Given the fact that his wife Christina is a nurse combating COVID-19 on the front lines at Lutheran Medical Center in Wheat Ridge, Maurice Henriques was mentally prepared to contract the new coronavirus.
The Niwot track and field coach considered it inevitable, actually. So when he and his wife both tested positive earlier this week, Henriques wasn’t surprised. But as Henriques began to tell friends, co-workers and family, many of them were.
To most of these people who have anxiously followed the news and seen the number of cases rise, Henriques is the first real person they knew to now be battling COVID-19, and putting a familiar face to a global pandemic was a staggering reality check. Henriques just wants everyone to know that he and his family are doing fine, and that they hope everyone they know will remain healthy and safe.
“It’s real and it’s out there,” Henriques said. “You can be overcautious and wear a mask and you still can get it. People are curious about it and it’s OK to talk about it. For me, once I found out for sure I had it, the fear factor kind of went away because at least I knew. But it goes to show you that this is pretty serious. My wife and I just want to be encouraging to people and let them know that it affects everybody differently.
“But we need to be careful and work on this together.”
Henriques, 46, was likely only able to get tested through his insurance provider because his wife, 44, is a nurse and his 75-year-old mother is living with them, albeit isolated in a separate part of the house. It was a physically unpleasant experience, but he feels lucky to get one of these scarce tests with them being in short supply.
Fully aware that many have lost their lives as a result of COVID-19, Henriques is also thankful his symptoms aren’t as severe as some others have reported. Of course, battling even a mild case is no walk in the park, either. Chest pain, fatigue, fever and a handful of other ailments now dominate Henriques’ daily routine.
“It feels like two-a-days just walking around the house,” Henriques, who played football at the University of Colorado from 1992-96, said. “I go outside to turn on the sprinklers and felt like I had to go lay down. Four days ago, I ran six miles and felt like a champ.”

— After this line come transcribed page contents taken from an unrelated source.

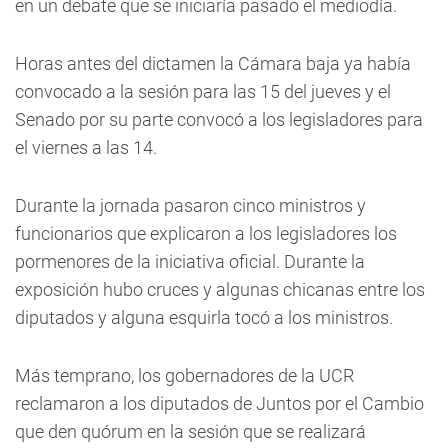
en un debate que se iniciaría pasado el mediodía.
Horas antes del dictamen la Cámara baja ya había
convocado a la sesión para las 15 del jueves y el
Senado por su parte convocó a los legisladores para
el viernes a las 14.
Durante la jornada pasaron cinco ministros y
funcionarios que explicaron a los legisladores los
pormenores de la iniciativa oficial. Durante la
exposición hubo cruces y algunas chicanas entre los
diputados y alguna esquirla tocó a los ministros.
Más temprano, los gobernadores de la UCR
reclamaron a los diputados de Juntos por el Cambio
que den quórum en la sesión que se realizará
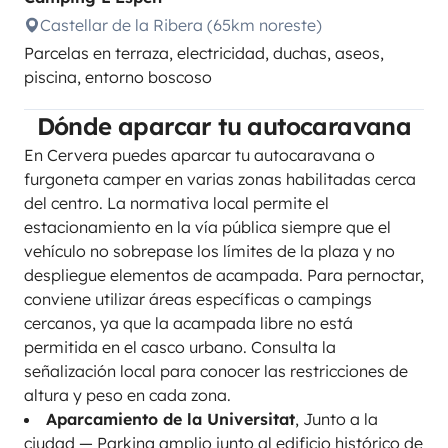
Castellar de la Ribera (65km noreste)
Parcelas en terraza, electricidad, duchas, aseos,
piscina, entorno boscoso
Dónde aparcar tu autocaravana
En Cervera puedes aparcar tu autocaravana o
furgoneta camper en varias zonas habilitadas cerca
del centro. La normativa local permite el
estacionamiento en la vía pública siempre que el
vehículo no sobrepase los límites de la plaza y no
despliegue elementos de acampada. Para pernoctar,
conviene utilizar áreas específicas o campings
cercanos, ya que la acampada libre no está
permitida en el casco urbano. Consulta la
señalización local para conocer las restricciones de
altura y peso en cada zona.
Aparcamiento de la Universitat
, Junto a la
ciudad — Parking amplio junto al edificio histórico de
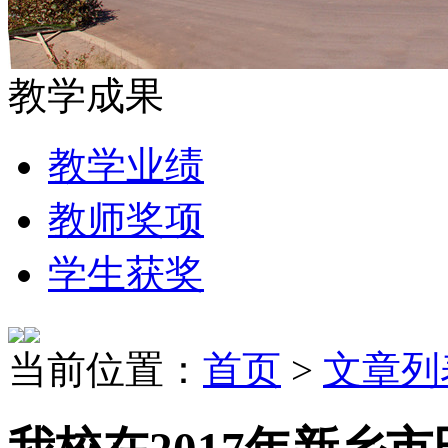
教学成果
教学业绩
教师奖项
学生获奖
当前位置：
首页
>
文章列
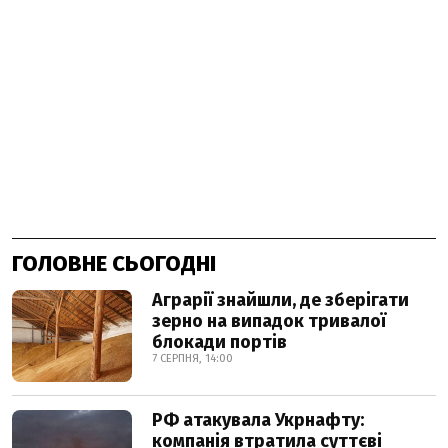
ГОЛОВНЕ СЬОГОДНІ
Аграрії знайшли, де зберігати
зерно на випадок тривалої
блокади портів
7 СЕРПНЯ, 14:00
РФ атакувала Укрнафту:
компанія втратила суттєві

Under Henriques’ leadership, the Niwot track and field team swept the boys and girls Class 4A team championships for the first time ever at last year’s state meet. It was the Cougars’ first boys title and the fourth for the girls team in the last seven seasons. When Henriques called Niwot athletic director Joe Brown this week, Brown assumed it was to discuss preparedness for an eventual return to activities, something they talk about often.
The conversation’s actual subject matter was unexpected.
“For so much of this, I hadn’t known anyone who had actually tested positive,” Brown said. “It really brings it into perspective. Like everything, when it starts affecting you or someone you know, it really brings it to the forefront. It really puts it into perspective just how much people have been impacted and we just hope coach Mo and his wife feel better soon and can get back to running.”
Henriques and his wife are self-quarantining at home and taking round-the-clock care of one another. Those rare and strange circumstances have given the Henriques family a unique opportunity to ponder social responsibility and think about what comes next.
“My wife and I have already talked about donating our plasma after it’s over to hopefully try to help in other people’s recovery,” Henriques said. “Whatever helps, that’s what we’ll do.”